Yeah, Monday was a wild day.

Well, let’s start with Sunday night. After Seattle beat San Francisco in a fantastic NFC title game, Seattle’s Richard Sherman gave an … interesting postgame interview to Erin Andrews. I enjoyed it but didn’t think a whole lot about it as I went back to my Sunday night chores, folding laundry and such. I checked Twitter at some point and saw people were ripping Sherman for a lack of class in the interview. I thought, it’s hard to be classy when you’ve just played a game that violent and they put a microphone in your face on live TV. The idea started itching in my head. That’s usually a good sign. So I quit the laundry, sat down at the laptop and wrote. There wasn’t much of a narrative thread to it, just some scattered thoughts, so I numbered the paragraphs and made it sort of a list. I figured it might make a nice little piece for Forbes.com, where I’ve been doing some sportswriting lately.

It was nearly midnight when I was done. I almost waited until Monday morning to post it — the Forbes editors say it’s best to publish between 10 and 2 on weekdays, when people are surfing the Internet at work. (I had forgotten that Monday was the MLK holiday.) But after a few minutes of hemming and hawing I said screw it and posted the thing.

A little later, I checked back and noticed that a lot of people had mentioned it on Twitter. Like, a LOT.

■ ■ ■ ■ ■ ■ ■

**PROBLEM**
According to the account above, when do the Forbes editors say it is best to publish?

**DATASET RECORDS**
■ ■ ■ ■ ■ ■ ■

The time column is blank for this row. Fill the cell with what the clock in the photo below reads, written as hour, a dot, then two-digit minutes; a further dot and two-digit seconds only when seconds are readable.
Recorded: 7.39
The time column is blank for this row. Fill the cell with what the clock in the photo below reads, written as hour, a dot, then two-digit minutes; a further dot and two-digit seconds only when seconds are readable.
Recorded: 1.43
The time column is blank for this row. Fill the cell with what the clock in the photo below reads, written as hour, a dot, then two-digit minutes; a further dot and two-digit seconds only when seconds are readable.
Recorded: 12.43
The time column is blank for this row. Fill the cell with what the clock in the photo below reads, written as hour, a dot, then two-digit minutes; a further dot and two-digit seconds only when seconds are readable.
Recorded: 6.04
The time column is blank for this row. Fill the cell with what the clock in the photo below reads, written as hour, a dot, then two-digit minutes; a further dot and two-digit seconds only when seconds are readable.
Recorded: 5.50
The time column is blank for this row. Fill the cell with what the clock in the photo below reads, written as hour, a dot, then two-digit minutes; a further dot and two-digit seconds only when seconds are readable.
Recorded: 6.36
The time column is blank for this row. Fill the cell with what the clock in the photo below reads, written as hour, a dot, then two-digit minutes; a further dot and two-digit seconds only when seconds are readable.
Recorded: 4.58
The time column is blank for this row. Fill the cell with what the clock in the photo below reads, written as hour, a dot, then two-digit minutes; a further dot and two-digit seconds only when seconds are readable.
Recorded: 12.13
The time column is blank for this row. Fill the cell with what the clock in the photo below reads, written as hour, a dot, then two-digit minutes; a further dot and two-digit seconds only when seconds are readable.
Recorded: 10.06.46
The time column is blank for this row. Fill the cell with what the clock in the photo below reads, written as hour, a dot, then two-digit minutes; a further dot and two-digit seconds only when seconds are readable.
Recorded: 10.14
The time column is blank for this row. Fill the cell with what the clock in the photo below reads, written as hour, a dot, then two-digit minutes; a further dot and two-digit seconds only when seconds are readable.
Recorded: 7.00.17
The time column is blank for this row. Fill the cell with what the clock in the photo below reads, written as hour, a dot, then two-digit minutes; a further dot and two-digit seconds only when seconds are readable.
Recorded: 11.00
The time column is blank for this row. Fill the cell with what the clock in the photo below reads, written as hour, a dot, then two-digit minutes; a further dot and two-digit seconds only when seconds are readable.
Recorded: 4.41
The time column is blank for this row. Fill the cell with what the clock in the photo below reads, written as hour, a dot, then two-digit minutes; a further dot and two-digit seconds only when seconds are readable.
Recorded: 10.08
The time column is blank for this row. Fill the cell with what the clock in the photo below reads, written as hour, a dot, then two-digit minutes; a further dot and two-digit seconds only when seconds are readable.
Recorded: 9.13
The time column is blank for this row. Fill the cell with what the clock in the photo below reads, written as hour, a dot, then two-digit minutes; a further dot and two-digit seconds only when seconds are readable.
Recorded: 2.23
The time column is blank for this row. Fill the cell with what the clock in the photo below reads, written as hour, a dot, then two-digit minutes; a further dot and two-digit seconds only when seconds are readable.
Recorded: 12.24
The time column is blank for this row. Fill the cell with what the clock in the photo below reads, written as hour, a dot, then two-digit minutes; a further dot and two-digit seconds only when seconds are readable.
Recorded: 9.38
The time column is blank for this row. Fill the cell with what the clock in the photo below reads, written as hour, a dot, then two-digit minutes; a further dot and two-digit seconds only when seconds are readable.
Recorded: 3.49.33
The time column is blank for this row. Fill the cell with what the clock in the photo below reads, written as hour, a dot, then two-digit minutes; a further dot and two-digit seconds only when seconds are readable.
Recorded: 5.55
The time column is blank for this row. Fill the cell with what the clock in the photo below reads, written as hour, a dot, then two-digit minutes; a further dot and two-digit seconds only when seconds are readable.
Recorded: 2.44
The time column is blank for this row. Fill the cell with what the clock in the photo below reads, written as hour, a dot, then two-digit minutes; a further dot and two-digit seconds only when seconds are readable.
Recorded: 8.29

■ ■ ■ ■ ■ ■ ■

**COMPLETED EXERCISE**
Between 10 and 2 on weekdays.